I like “Bench Building”; which, much like “Bench Racing”, is a time honored method to waste hours of time and has nothing to do with building benches or anything else useful. 

For those of you that have not been initiated, Bench Racing and Building are all about laying down the tools, picking up your favorite adult beverage and day dreaming,  preferably in your shop with a few friends, the smell of gasoline, burnt clutch, and Orange scented hand-cleaner filling your nostrils.  By the way why do all hand-cleaners smell like oranges?  But I digress.

The act of Bench Racing involves leaning back against your work bench and ruminating on how fast you were, could have been or will be.  Still unsure?   It’s the fish that got away.  It’s the dog fight demonstration with the fighter pilot “shooting his watch”, or the 12 point deer that you are sure you hit – “the blood trail must be around here somewhere!”
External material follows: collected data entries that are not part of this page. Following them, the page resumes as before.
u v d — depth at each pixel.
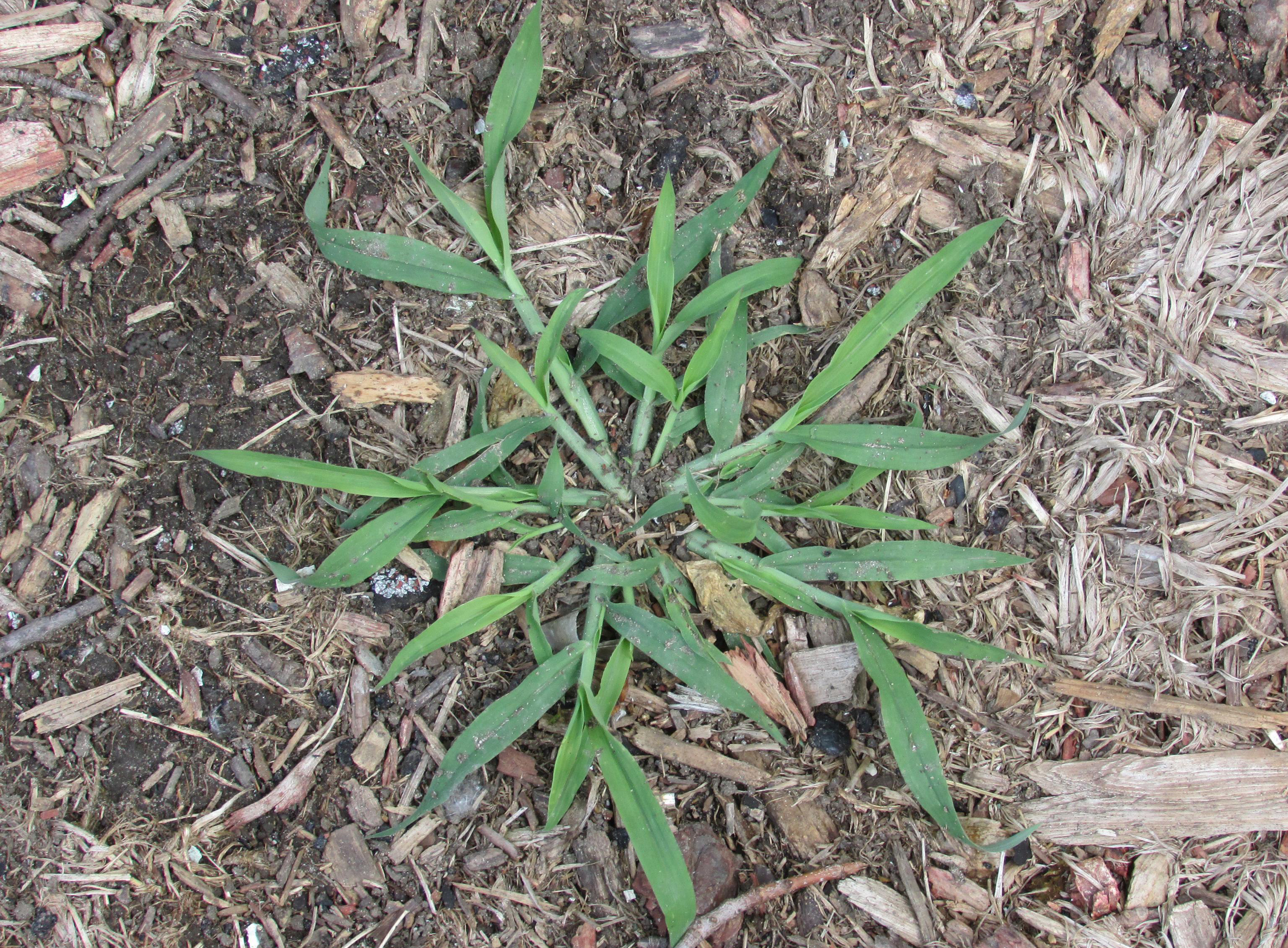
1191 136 0.41
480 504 0.37
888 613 0.37
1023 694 0.40
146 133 0.40
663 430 0.40
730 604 0.39
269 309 0.39
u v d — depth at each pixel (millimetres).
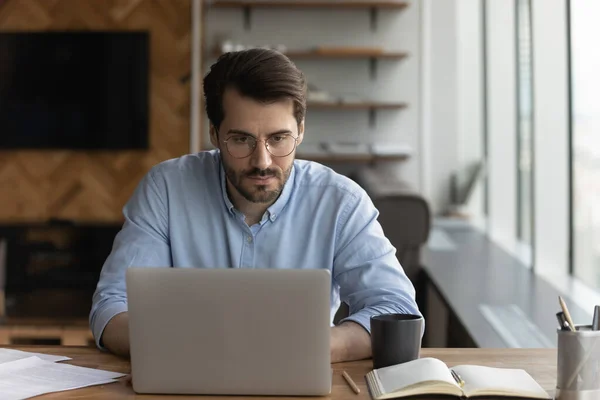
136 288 1312
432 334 3973
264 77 1551
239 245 1801
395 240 3715
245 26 6957
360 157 6766
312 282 1295
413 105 7121
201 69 6000
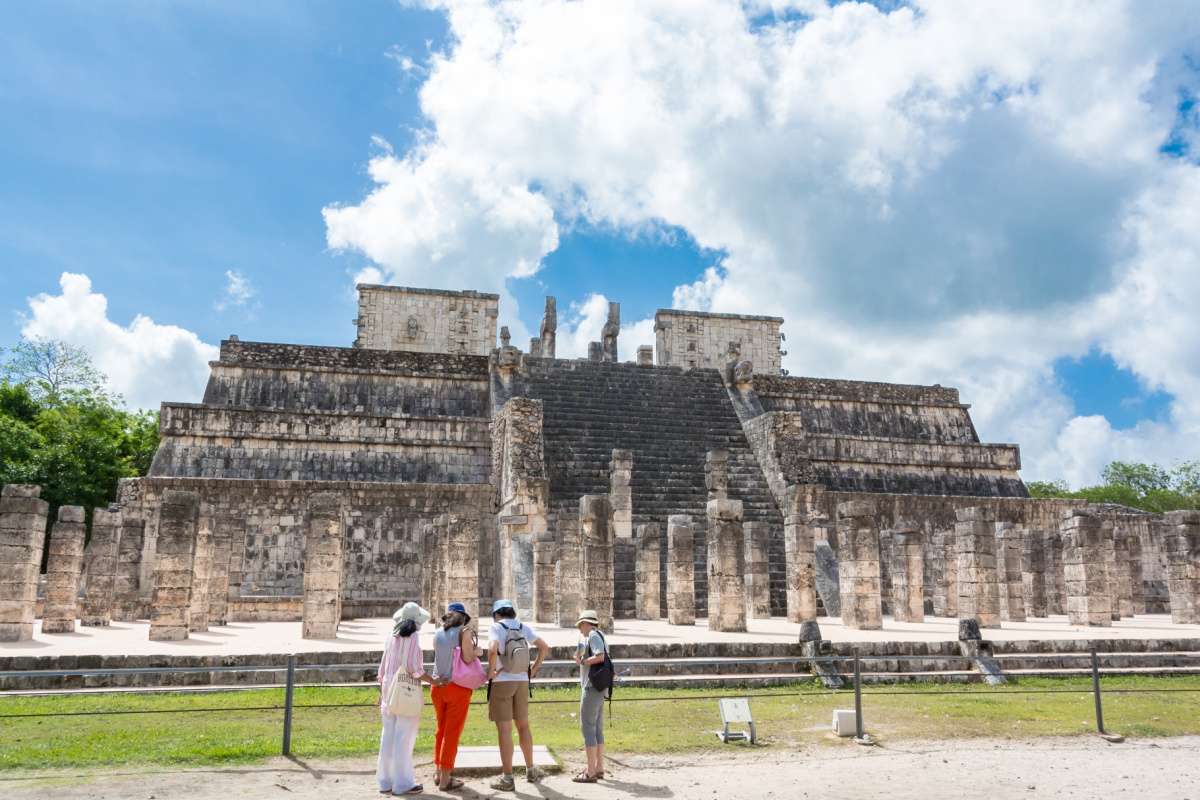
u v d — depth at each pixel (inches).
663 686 529.3
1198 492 2186.3
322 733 397.4
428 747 381.7
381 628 820.0
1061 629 816.3
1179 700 536.7
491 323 1706.4
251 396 1355.8
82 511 753.6
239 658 512.7
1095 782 346.3
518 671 327.0
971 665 602.9
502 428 1195.9
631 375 1433.3
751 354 1845.5
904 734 431.5
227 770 332.8
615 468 1051.3
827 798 316.2
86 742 368.2
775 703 502.6
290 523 1139.3
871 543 805.9
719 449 1262.3
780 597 1011.3
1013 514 1418.6
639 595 904.9
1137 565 1238.9
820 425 1615.4
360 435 1282.0
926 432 1684.3
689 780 339.6
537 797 310.7
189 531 651.5
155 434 1796.3
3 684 476.4
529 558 960.9
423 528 1033.5
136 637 674.8
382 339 1659.7
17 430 1433.3
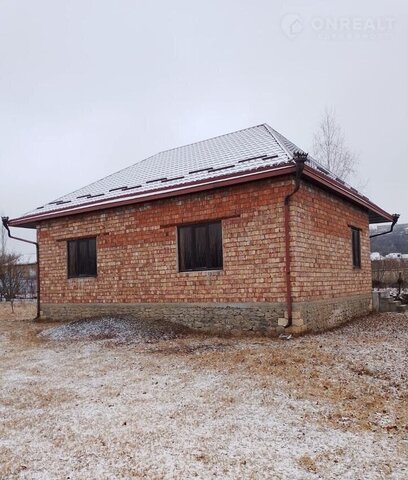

I like to dream up some rather unlikely car and drive train combinations and see how far I can get in the design process before I decide I must just be completely crazy.  Bench build - NO

Now many of you know I work for an airline and I drive 172 miles one way to work each week to Albuquerque or if I have an odd trip for the week I drive all the way to Phoenix, AZ (about 425 miles each way).  That works out to about 3 hrs for the short trip and 6.5 hours for the long one, spent in my hoopie car. (I don’t know where the name came from, but every small car my family ever owned got that name – on lives the tradition!)  All that time spent on the highway lead me to decide that I need a good, comfortable, smooth running, smoothing driving car with reasonable fuel mileage.

Can you hear my cranial wheels turning? – Bench Building time! 

Currently, I drive a 2006 Nissan Sentra. (BECAUSE IT IS GOOD ON GAS!  SO LEAVE ME ALONE ALREADY!)  It is getting a little worn out, and I am getting tired of driving a roller skate.  I would like a little more space and a smooth ride that can also hold its own on an on-ramp. 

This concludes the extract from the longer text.